Food: My sister's guide to eating out in Atlanta, Georgia
Ria's Bluebird (3/4 stars)
Atlanta has no shortage of great breakfast places, so it takes a lot to stand out from the crowd. Ria's Bluebird, a breakfast/lunch cafe, does it with hearty creative dishes (like a brisket breakfast or a duck eggs benedict) and an interesting location across from the Oakland Cemetery. Founded by the late Ria Pell, a noted local restaurateur and "Chopped" winner, Ria's Bluebird gets pretty crowded pretty fast.
Octane Coffee Bar (3/4 stars)
If you have a soft spot for hipster coffee (you know, the kind where the people behind the counter talk about "seasonality" and "single origin" as opposed to "cream" and "sugar"), you'll love Octane, a local coffee chain with a half-dozen locations spread across Atlanta. It's a bit expensive, but I really liked my cup of fancy pour-over, and you won't find a more relaxing coffee bar in the city.

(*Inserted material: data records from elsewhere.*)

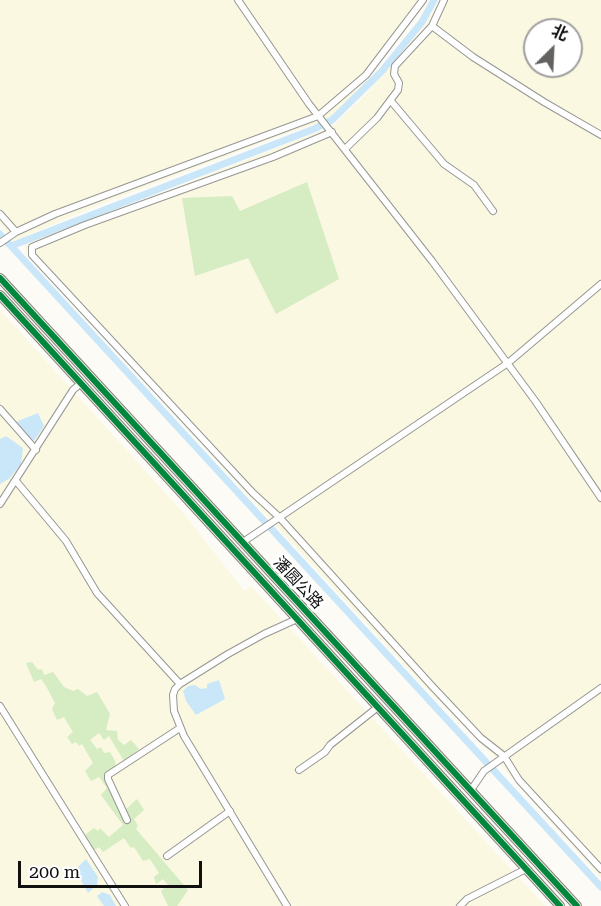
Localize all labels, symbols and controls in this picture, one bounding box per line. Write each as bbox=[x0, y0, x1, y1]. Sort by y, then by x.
north arrow bbox=[523, 18, 583, 78]
text: 北 bbox=[549, 21, 571, 45]
street label: 潘圆公路 bbox=[269, 553, 327, 613]
scale bar bbox=[21, 849, 206, 887]
text: 200 m bbox=[29, 861, 80, 882]

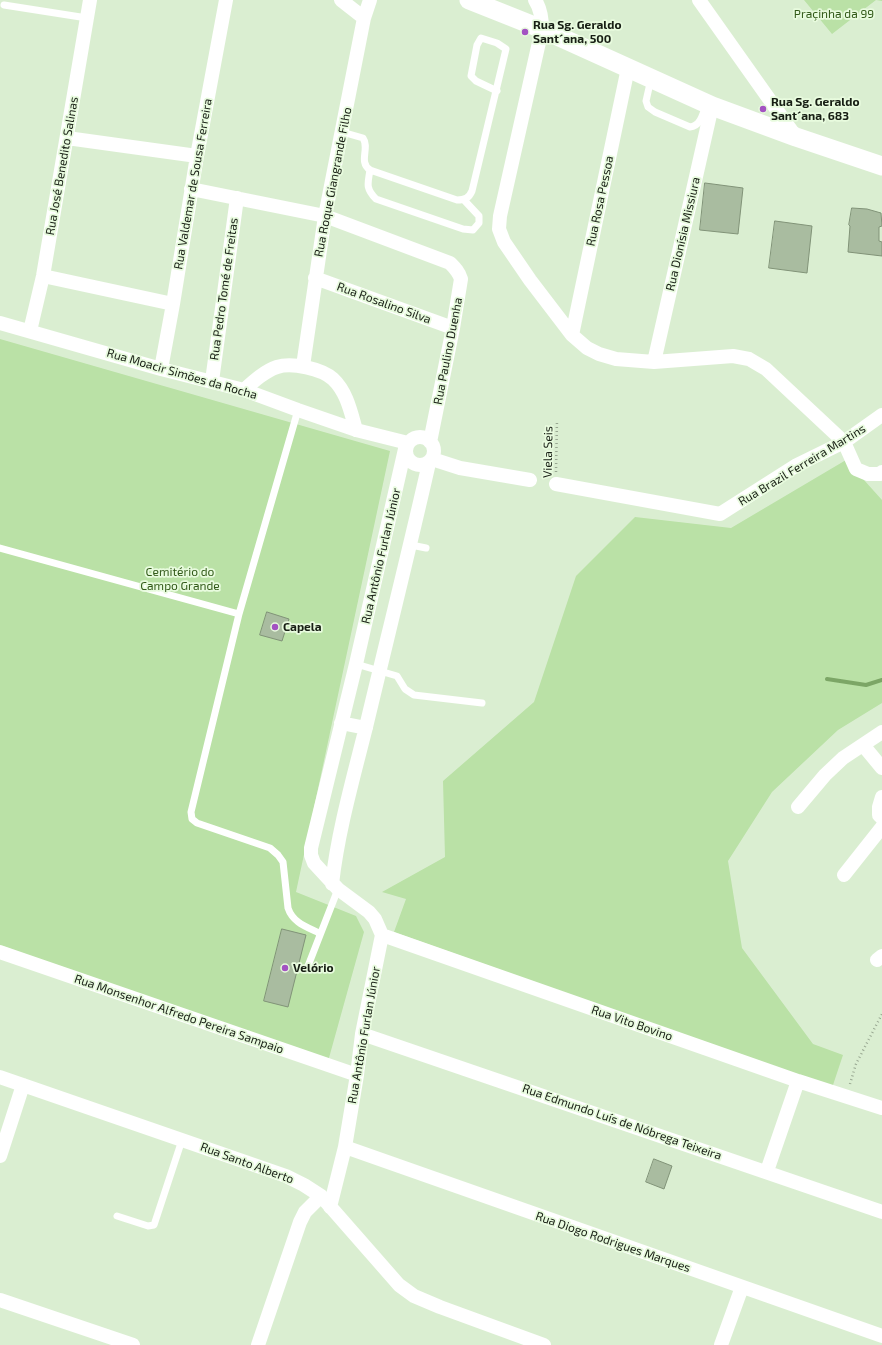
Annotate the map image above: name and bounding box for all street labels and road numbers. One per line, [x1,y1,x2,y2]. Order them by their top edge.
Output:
street label: Rua José Benedito Salinas [43,96,81,236]
street label: Rua Valdemar de Sousa Ferreira [171,97,215,271]
street label: Rua Roque Giangrande Filho [311,106,355,258]
street label: Rua Rosa Pessoa [583,154,617,248]
street label: Rua Dionísia Missiura [663,176,703,292]
street label: Rua Pedro Tomé de Freitas [207,217,241,361]
street label: Rua Rosalino Silva [335,279,433,327]
street label: Rua Paulino Duenha [431,296,465,406]
street label: Rua Moacir Simões da Rocha [105,346,259,402]
street label: Rua Brazil Ferreira Martins [736,421,868,509]
street label: Viela Seis [540,426,556,478]
street label: Rua Antônio Furlan Júnior [358,487,404,625]
street label: Rua Antônio Furlan Júnior [345,965,383,1105]
street label: Rua Monsenhor Alfredo Pereira Sampaio [72,971,286,1057]
street label: Rua Vito Bovino [589,1002,675,1044]
street label: Rua Edmundo Luís de Nóbrega Teixeira [520,1081,724,1163]
street label: Rua Santo Alberto [198,1139,296,1187]
street label: Rua Diogo Rodrigues Marques [534,1209,692,1275]

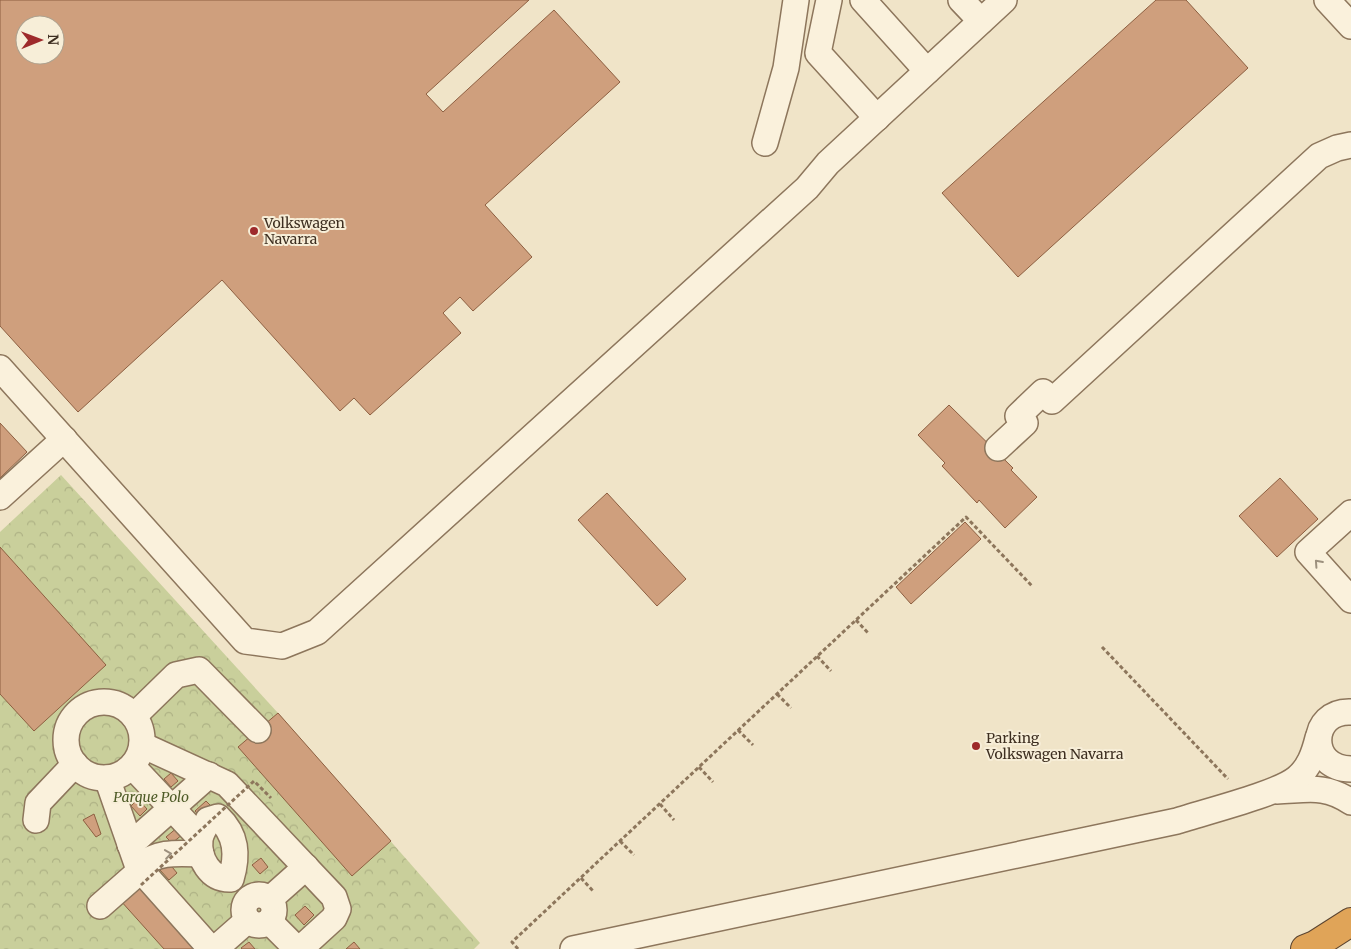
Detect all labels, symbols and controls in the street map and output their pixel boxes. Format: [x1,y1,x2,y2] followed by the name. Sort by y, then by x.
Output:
[15,15,65,65] north arrow
[44,34,62,45] text: N
[263,214,345,248] place label: Volkswagen Navarra
[248,225,260,237] marker: Volkswagen Navarra
[1315,560,1324,569] one-way arrow
[985,729,1124,763] place label: Parking Volkswagen Navarra
[970,740,982,752] marker: Parking Volkswagen Navarra
[113,788,189,806] park label: Parque Polo
[164,850,172,860] one-way arrow

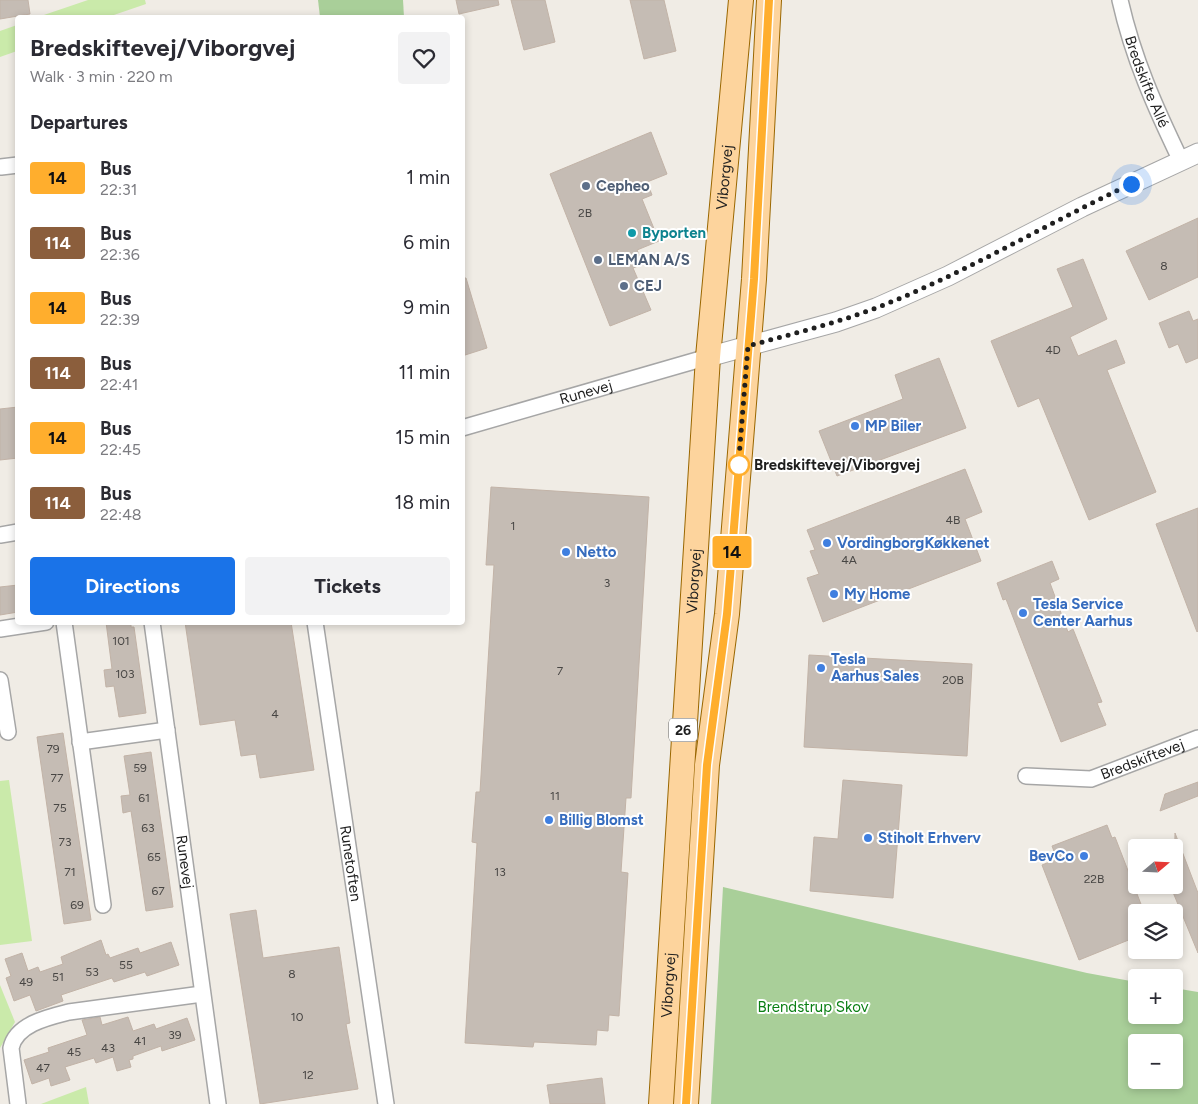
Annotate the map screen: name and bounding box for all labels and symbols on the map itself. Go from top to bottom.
street label: Bredskifte Allé [1121,34,1173,130]
street label: Viborgvej [713,144,737,211]
your location [1119,172,1144,197]
place label: Cepheo [596,177,650,195]
marker: Cepheo [580,180,592,192]
house number: 2B [578,206,592,220]
place label: Byporten [642,224,706,242]
marker: Byporten [626,227,638,239]
place label: LEMAN A/S [608,251,690,269]
marker: LEMAN A/S [592,254,604,266]
house number: 8 [1160,259,1168,273]
place label: CEJ [634,277,662,295]
marker: CEJ [618,280,630,292]
house number: 4D [1045,343,1061,357]
street label: Runevej [557,376,614,408]
place label: MP Biler [865,417,922,435]
marker: MP Biler [849,420,861,432]
marker: Bredskiftevej/Viborgvej [728,454,750,476]
place label: Bredskiftevej/Viborgvej [754,456,920,474]
house number: 4B [946,513,960,527]
house number: 1 [511,519,515,533]
place label: VordingborgKøkkenet [837,534,990,552]
line badge: 14 [710,536,754,568]
marker: VordingborgKøkkenet [821,537,833,549]
place label: Netto [576,543,617,561]
marker: Netto [560,546,572,558]
street label: Viborgvej [683,548,705,614]
house number: 4A [841,553,857,567]
house number: 3 [604,576,610,590]
place label: My Home [844,585,911,603]
marker: My Home [828,588,840,600]
place label: Tesla Service Center Aarhus [1033,595,1132,630]
marker: Tesla Service Center Aarhus [1017,607,1029,619]
house number: 101 [112,634,130,648]
place label: Tesla Aarhus Sales [831,650,919,685]
marker: Tesla Aarhus Sales [815,662,827,674]
house number: 7 [557,664,564,678]
house number: 103 [115,667,135,681]
house number: 20B [942,673,964,687]
house number: 4 [271,707,279,721]
road number: 26 [669,718,697,742]
street label: Bredskiftevej [1098,735,1187,784]
house number: 79 [46,742,60,756]
house number: 59 [133,761,147,775]
house number: 77 [51,771,64,785]
house number: 11 [550,789,560,803]
house number: 61 [138,791,150,805]
house number: 75 [53,801,67,815]
place label: Billig Blomst [559,811,644,829]
marker: Billig Blomst [543,814,555,826]
house number: 63 [141,821,155,835]
street label: Runetoften [336,824,365,903]
place label: Stiholt Erhverv [878,829,982,847]
marker: Stiholt Erhverv [862,832,874,844]
street label: Runevej [172,834,197,890]
house number: 73 [59,835,71,849]
north arrow [1128,839,1182,894]
place label: BevCo [1029,847,1074,865]
house number: 65 [147,850,161,864]
marker: BevCo [1078,850,1090,862]
house number: 71 [64,865,76,879]
house number: 13 [494,865,506,879]
house number: 22B [1084,872,1104,886]
house number: 67 [151,884,165,898]
house number: 69 [70,898,84,912]
street label: Viborgvej [657,952,680,1018]
house number: 55 [119,958,133,972]
house number: 53 [85,965,99,979]
house number: 8 [288,967,296,981]
house number: 51 [52,970,64,984]
house number: 49 [19,975,33,989]
park label: Brendstrup Skov [758,998,869,1016]
house number: 10 [291,1010,304,1024]
house number: 39 [168,1028,182,1042]
house number: 41 [134,1034,146,1048]
house number: 43 [101,1041,115,1055]
house number: 45 [67,1045,81,1059]
house number: 47 [36,1061,50,1075]
house number: 12 [302,1068,314,1082]

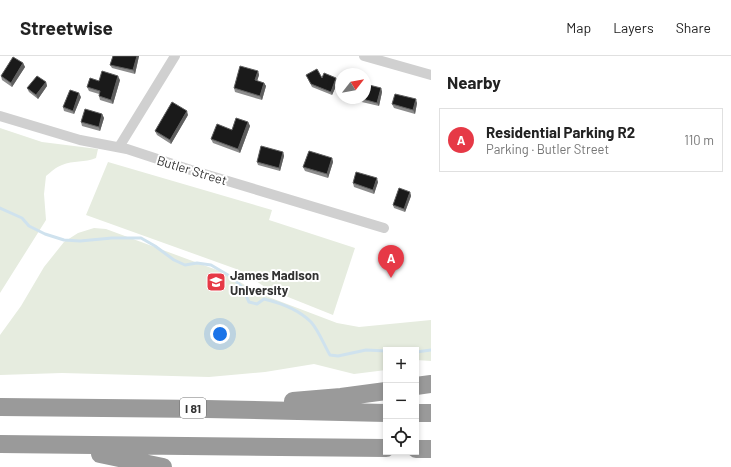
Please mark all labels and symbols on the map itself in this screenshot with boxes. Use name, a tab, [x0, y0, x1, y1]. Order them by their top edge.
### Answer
north arrow	[335, 68, 371, 104]
street label: Butler Street	[155, 152, 229, 188]
pin: A	[378, 245, 404, 278]
place label: James Madison University	[230, 267, 319, 298]
school or university icon: James Madison University	[205, 271, 227, 293]
your location	[210, 324, 230, 344]
road number: I 81	[180, 398, 206, 418]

The Colonnade Restaurant (2/4 stars)
They say that quantity has a quality all its own, and nowhere is that more true than "The Colonnade Restaurant," a traditional Southern-style restaurant that's been around since 1927. That's not to say the food is bad - the fried chicken and collard greens are delicious - but the place is packed because of the enormous portions and reasonable prices (two breasts, two wings, and two sides for $15).
Cafe Jonah (2/4 stars)
My sister is an artist, so it makes sense she'd gravitate to something like Cafe Jonah. Selling "fresh food, coffee, and inspiration," Cafe Jonah donates a percentage of its profits to local charities, and the upstairs features psychic readers and tea time. Of course, food is first, and the cafe features a "pay what you can" Sunday brunch that is head-and-shoulders above the normal breakfast buffet.
(Unfortunately, it looks like Cafe Jonah is closing at the end of February 2016, so go while you can.)